It’s been an interesting few weeks leading up to the end of 2013 for the petrochemical industry. This article examines the key factors affecting decision making across the globe.
Following a fire that broke out at the REPAR refinery earlier this month, there has been an announcement that the facility should be back online in the next few days. The plant is owned by Petrobras and is responsible for providing approximately 10% of the country’s refining capacity.
Between 2014 and 2018, NOVA Chemicals is planning to increase ethylene production at is Corunna, Ontario cracker. The company wants to increase output by 20%, following the completion of revamp works next year to convert to cracker to process NGL feedstock.
The Transportation Departments in Idaho and Montana are working with Mammoet USA South on transporting refinery equipment to the Great Falls refinery in Canada. The 1.6 million lbs of equipment is part of a US$ 400 million expansion at the Calumet Montana Refining owned facility.
It has been reported that petrochemical companies in Northwest Europe are continuing to use naphtha feedstocks over propane. This is mainly due to a price disparity between the two products. Propane is now too expensive to crack when compared to naphtha.
The Gulf Cooperation Council’s (GCC) petrochemicals industry has taken positive steps over the last two years towards environmental sustainability. The above is according to the Gulf Petrochemicals and Chemicals Association (GPCA). The GCC has this year not only added processing capacity to its petrochemical industry but reduced greenhouse gas emissions.
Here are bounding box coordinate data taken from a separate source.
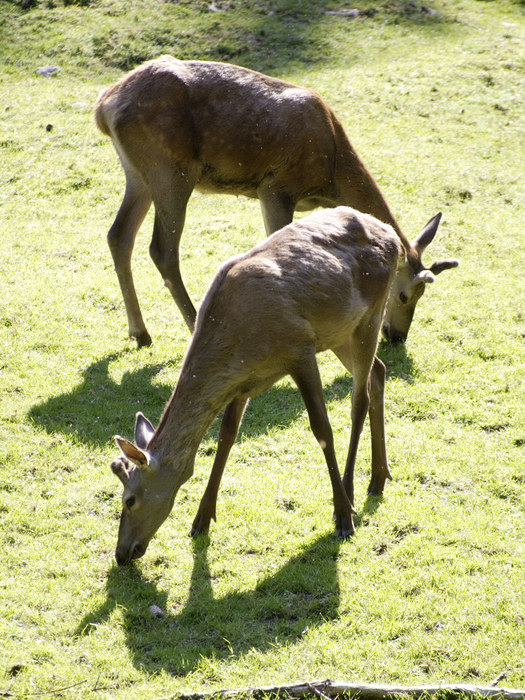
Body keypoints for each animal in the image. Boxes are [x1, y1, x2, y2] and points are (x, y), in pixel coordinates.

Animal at [95, 55, 458, 350]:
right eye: (405, 294)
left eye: (423, 295)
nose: (397, 337)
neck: (332, 171)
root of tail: (104, 106)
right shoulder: (277, 186)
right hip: (171, 169)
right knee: (162, 249)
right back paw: (192, 324)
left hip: (139, 173)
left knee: (118, 235)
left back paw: (140, 333)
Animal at [109, 205, 442, 568]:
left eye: (129, 499)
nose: (122, 553)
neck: (239, 338)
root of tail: (391, 235)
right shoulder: (242, 381)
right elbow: (226, 437)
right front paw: (201, 519)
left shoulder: (299, 349)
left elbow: (322, 429)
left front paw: (342, 516)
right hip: (340, 332)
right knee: (379, 372)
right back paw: (379, 478)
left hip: (371, 314)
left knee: (359, 398)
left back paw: (352, 490)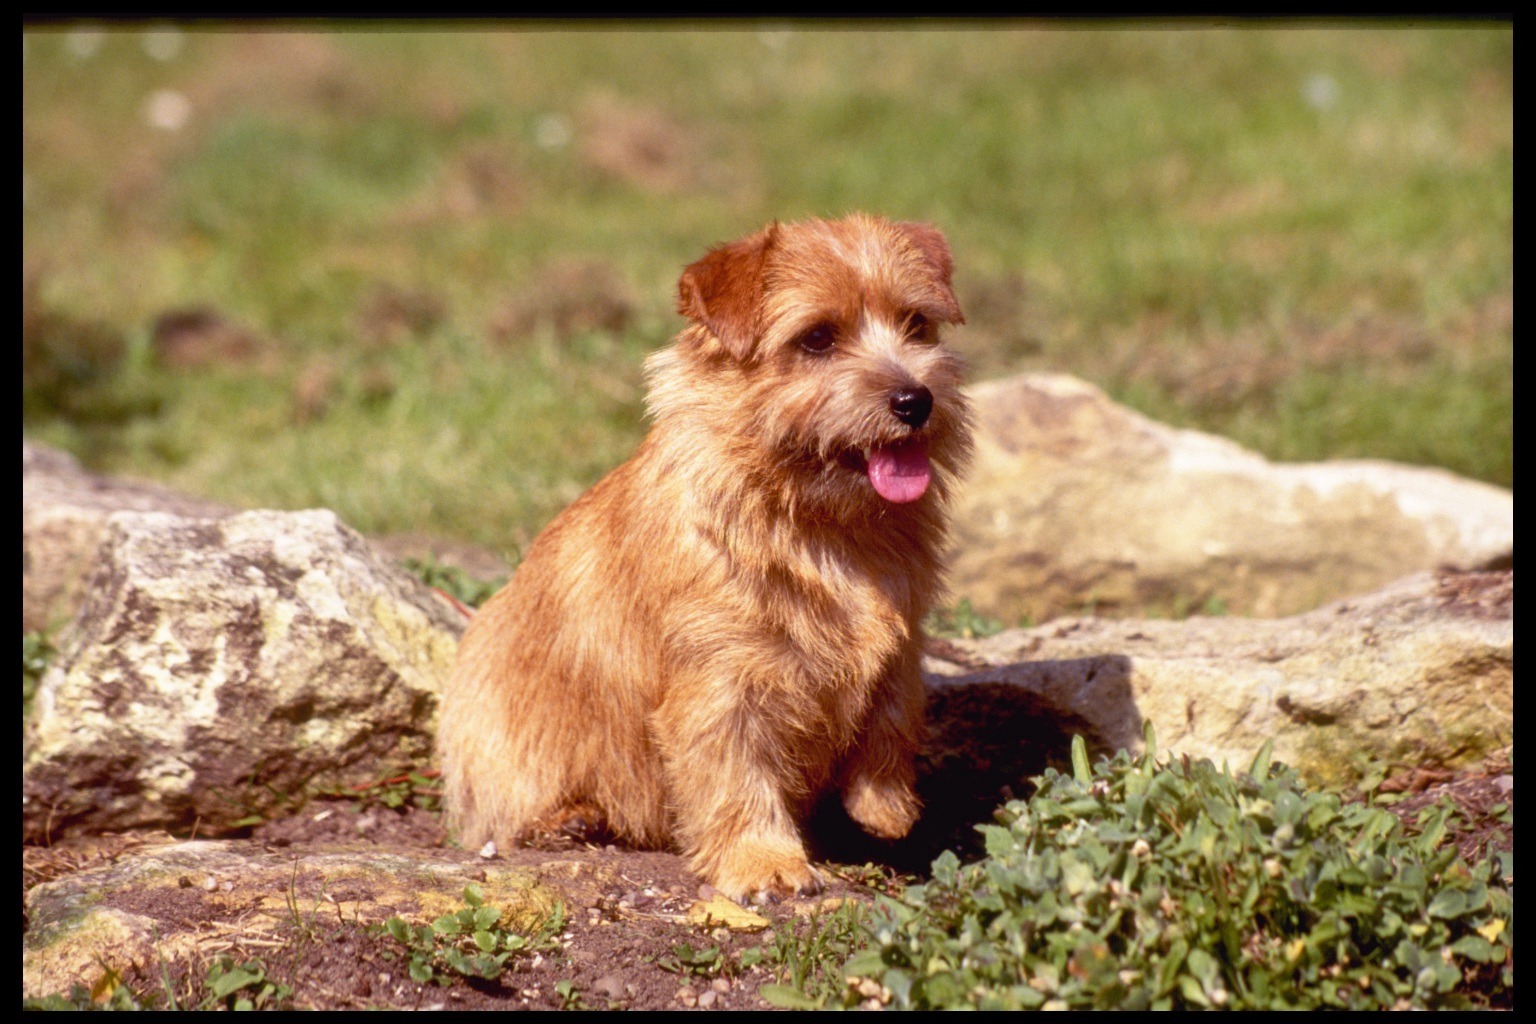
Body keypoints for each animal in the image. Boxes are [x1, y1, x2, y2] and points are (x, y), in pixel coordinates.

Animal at [436, 211, 970, 902]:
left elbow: (893, 715)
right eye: (817, 339)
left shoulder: (901, 640)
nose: (915, 400)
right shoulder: (721, 679)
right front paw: (764, 861)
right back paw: (571, 819)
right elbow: (734, 772)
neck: (821, 525)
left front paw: (886, 806)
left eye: (916, 324)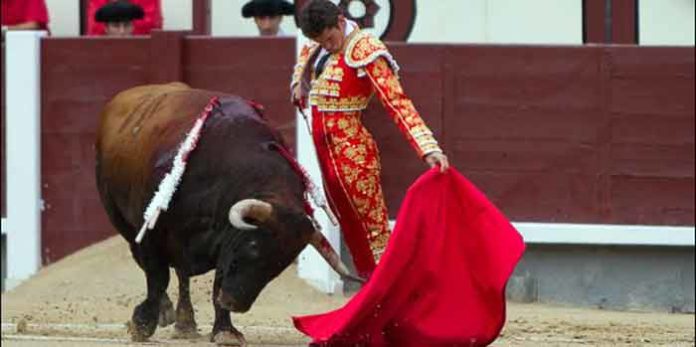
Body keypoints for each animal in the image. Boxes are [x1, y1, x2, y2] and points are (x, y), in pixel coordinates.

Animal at [95, 83, 356, 344]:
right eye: (253, 246)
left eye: (280, 264)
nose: (235, 303)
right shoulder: (151, 231)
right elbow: (158, 277)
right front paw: (142, 324)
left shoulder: (224, 243)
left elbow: (216, 282)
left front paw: (225, 330)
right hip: (122, 222)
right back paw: (166, 312)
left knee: (181, 273)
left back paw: (185, 323)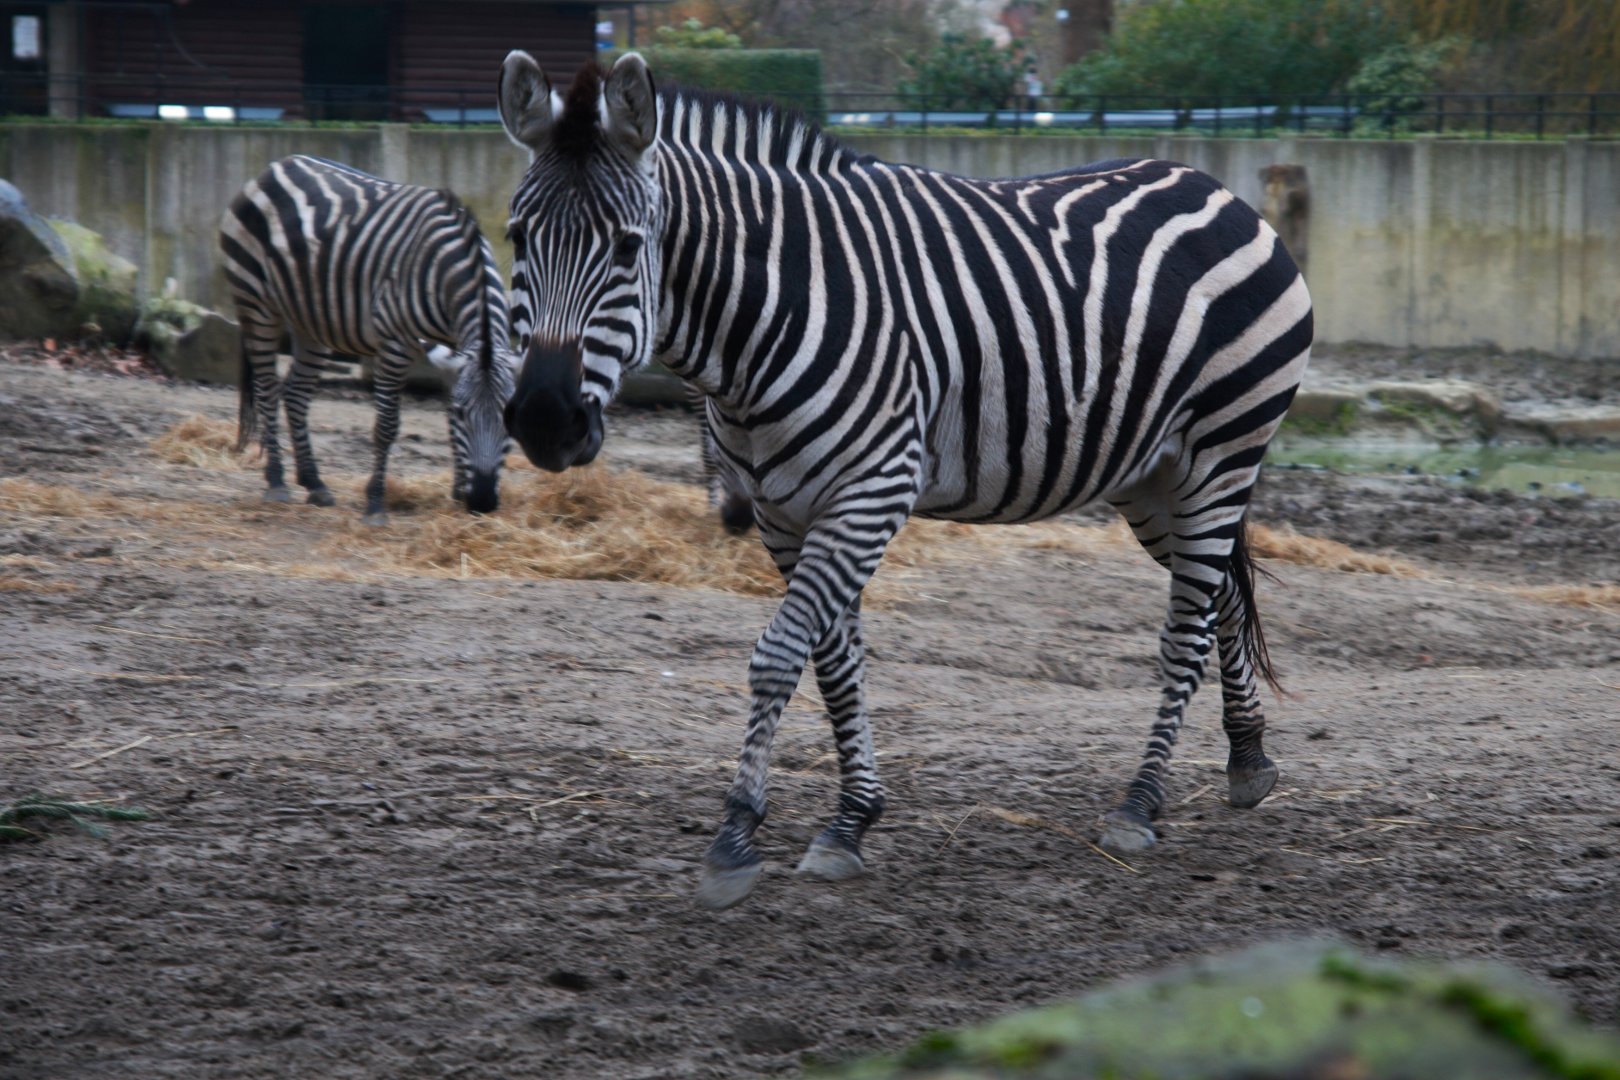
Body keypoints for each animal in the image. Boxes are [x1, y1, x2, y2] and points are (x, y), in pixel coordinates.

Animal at [220, 154, 519, 521]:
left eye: (509, 417)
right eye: (466, 414)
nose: (482, 502)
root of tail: (275, 166)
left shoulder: (453, 350)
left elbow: (446, 419)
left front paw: (458, 491)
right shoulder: (395, 342)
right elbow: (387, 425)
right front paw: (375, 503)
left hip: (311, 320)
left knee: (295, 393)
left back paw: (314, 482)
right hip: (256, 302)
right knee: (267, 390)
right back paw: (276, 482)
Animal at [497, 54, 1313, 910]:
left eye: (627, 247)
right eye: (517, 237)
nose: (545, 418)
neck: (772, 312)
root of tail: (1214, 186)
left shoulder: (870, 493)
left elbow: (779, 654)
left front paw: (736, 836)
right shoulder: (787, 512)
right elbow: (833, 661)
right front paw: (852, 819)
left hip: (1222, 451)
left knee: (1184, 628)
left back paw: (1140, 804)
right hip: (1153, 476)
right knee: (1221, 594)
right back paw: (1248, 758)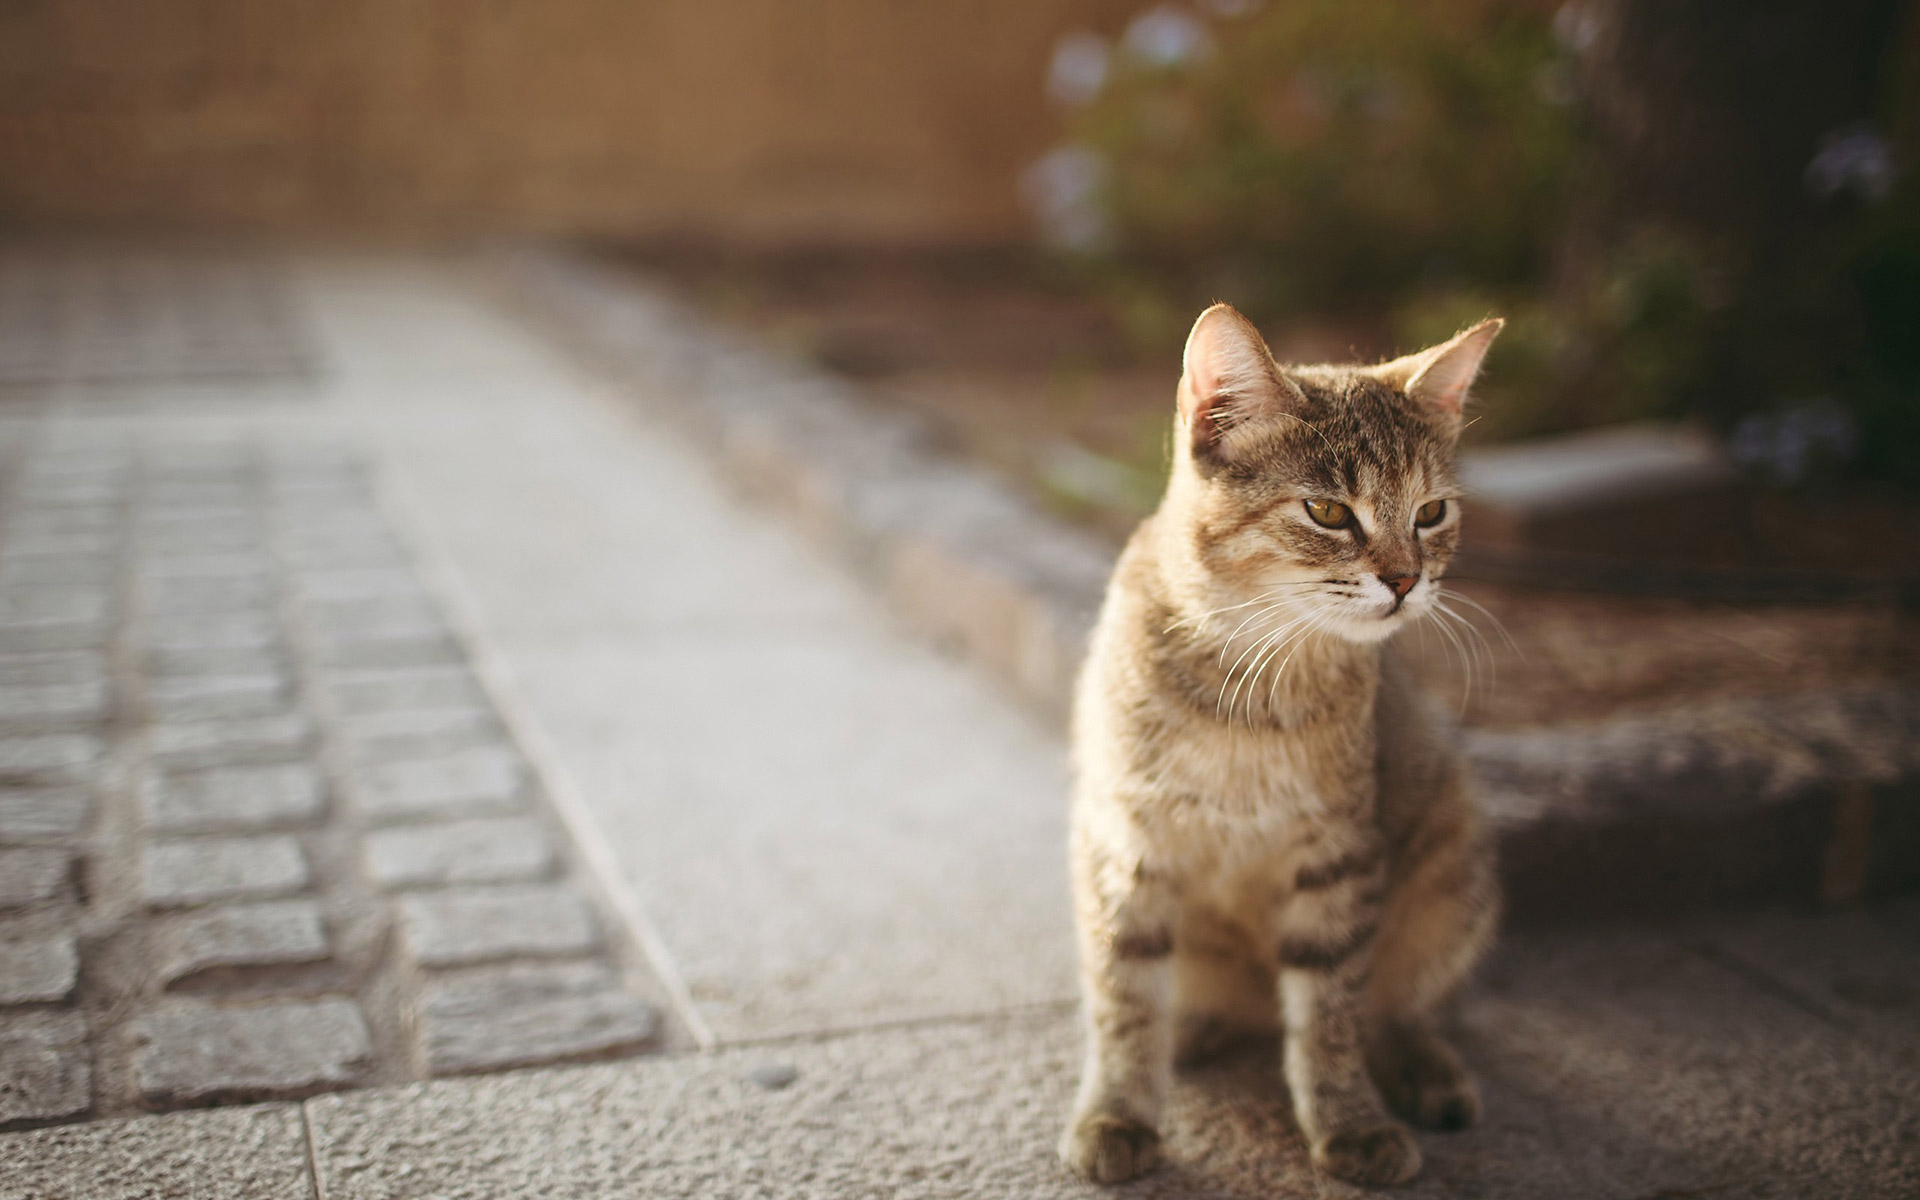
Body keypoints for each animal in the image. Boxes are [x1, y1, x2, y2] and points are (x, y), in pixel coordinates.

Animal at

The Federation of Thai Industries’ Refinery Club have announced the country’s refining figures for 2013. Thai refineries averaged at 849 000 bpd this year with a total value of Bt 1.4 trillion. Refineries in the country utilised on average 86% capacity.
A large scale product for the expansion and modernisation of the commodity and raw materials base of the Turkmenbashi oil refinery complex (TCOR) is currently underway. The plans include the construction f 12 storage tanks with a capacity of 90 000 m3. Six tanks will be located at the Turkmenbashi refinery, five at the Kenar tank storage farm and one at the Seidi refinery.
BP has started up a new coker at the Whiting Refinery. This marks the final milestone in the US$ 4.2 billion upgrade project that has been carried out at the plant. The new coker has a processing capacity of 102 000 bpd and will allow the plant to process a higher volume of Canadian heavy crude oil.